Bosch didn’t correct her but he didn’t think there was enough information in the profile or case summary to declare the suspect a pure psychopath. It was a young detective’s easy response. But based on the facts known to him, the murder looked spontaneous. The killer had not brought a weapon and there was no other evidence of prior planning. The possibility that the killing of Allen was connected to a prior murder was the only real indication of psychopathy.
“So have they officially connected this one and the one fourteen months before?” he asked.
“Not yet,” Soto said. “West Bureau still has the first one. Ali said there’s a bit of a tug-of-war but that there are elements of the cases that don’t match.”

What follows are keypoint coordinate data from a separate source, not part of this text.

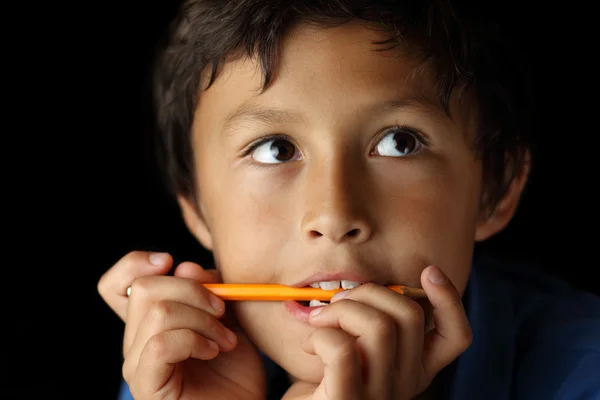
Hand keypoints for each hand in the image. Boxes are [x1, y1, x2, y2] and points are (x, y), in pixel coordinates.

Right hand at [97, 251, 265, 399]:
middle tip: (222, 310)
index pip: (115, 286)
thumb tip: (184, 266)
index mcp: (148, 323)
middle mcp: (136, 342)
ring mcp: (137, 366)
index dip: (134, 264)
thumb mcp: (228, 317)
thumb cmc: (236, 368)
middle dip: (192, 289)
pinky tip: (213, 352)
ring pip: (157, 313)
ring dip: (202, 319)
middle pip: (143, 288)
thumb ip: (209, 289)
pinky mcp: (146, 386)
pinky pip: (160, 344)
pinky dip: (194, 340)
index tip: (170, 261)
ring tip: (225, 339)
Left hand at [288, 265, 471, 399]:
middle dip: (368, 291)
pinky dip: (320, 334)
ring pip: (379, 327)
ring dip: (340, 309)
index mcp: (415, 370)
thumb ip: (372, 323)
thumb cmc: (323, 377)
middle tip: (335, 300)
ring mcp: (379, 397)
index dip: (449, 299)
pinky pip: (343, 350)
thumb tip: (369, 286)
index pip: (455, 337)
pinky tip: (308, 345)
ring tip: (317, 319)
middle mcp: (406, 386)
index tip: (430, 271)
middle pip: (410, 315)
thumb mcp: (357, 346)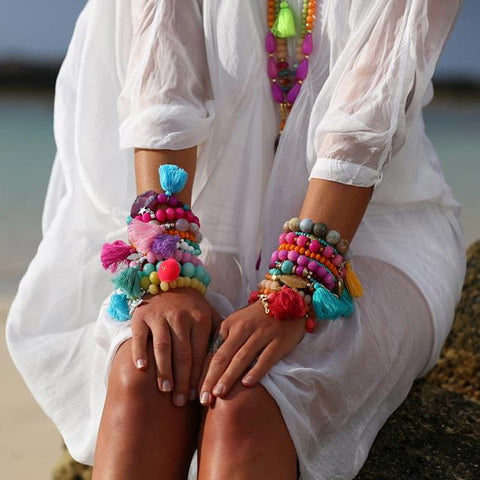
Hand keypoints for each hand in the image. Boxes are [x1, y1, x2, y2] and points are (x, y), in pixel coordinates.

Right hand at [130, 288, 220, 406]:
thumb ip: (220, 336)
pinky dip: (140, 352)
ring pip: (163, 347)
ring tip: (166, 390)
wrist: (169, 282)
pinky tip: (142, 368)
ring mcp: (160, 316)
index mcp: (201, 319)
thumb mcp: (211, 316)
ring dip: (164, 370)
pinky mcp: (142, 315)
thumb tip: (234, 364)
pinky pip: (141, 337)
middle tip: (181, 402)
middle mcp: (181, 317)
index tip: (199, 398)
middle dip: (183, 381)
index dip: (200, 377)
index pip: (202, 354)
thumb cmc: (193, 307)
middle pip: (183, 354)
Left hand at [198, 300, 305, 405]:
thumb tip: (207, 365)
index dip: (203, 372)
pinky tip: (246, 384)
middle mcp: (243, 328)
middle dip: (211, 379)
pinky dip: (255, 371)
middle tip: (203, 399)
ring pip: (241, 358)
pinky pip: (265, 358)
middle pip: (223, 357)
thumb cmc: (258, 316)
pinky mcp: (279, 340)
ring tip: (219, 394)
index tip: (196, 391)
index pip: (213, 352)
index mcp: (229, 324)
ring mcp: (262, 334)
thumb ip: (224, 339)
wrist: (288, 298)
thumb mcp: (237, 322)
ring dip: (229, 377)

It was not unusual for the divisional detective squads to fight against having to turn over investigations to the big shots downtown. People who worked homicide were not timid people. They were confident investigators who believed they could crack any case, given enough time and support.
“Did Ali say whether they got DNA off the body?” he asked.
“No, no DNA directly on the body. The victim was into safe sex — I saw photos of the room and the guy had a big ol’ industrial-size container of condoms. Like what they used to put licorice and candy in in the clinic waiting room. But they swept the room and got what you’d expect from a room like that, a ton of hair and fiber. None of it has led to anything.”
Bosch thought for a moment about what else he could ask. He felt there was something he had missed, maybe a follow-up on the information she had just given him. It didn’t come to him and he decided to leave it at that. She had helped enough.
“Thanks, Lucia,” he finally said. “I owe you one.”
“Not at all,” she said. “Did it help?”
Bosch nodded even though she could not see this.
“I think so.”
“Then call me for lunch sometime.”
“I don’t know if you want to be seen with me. I’m persona non grata, remember?”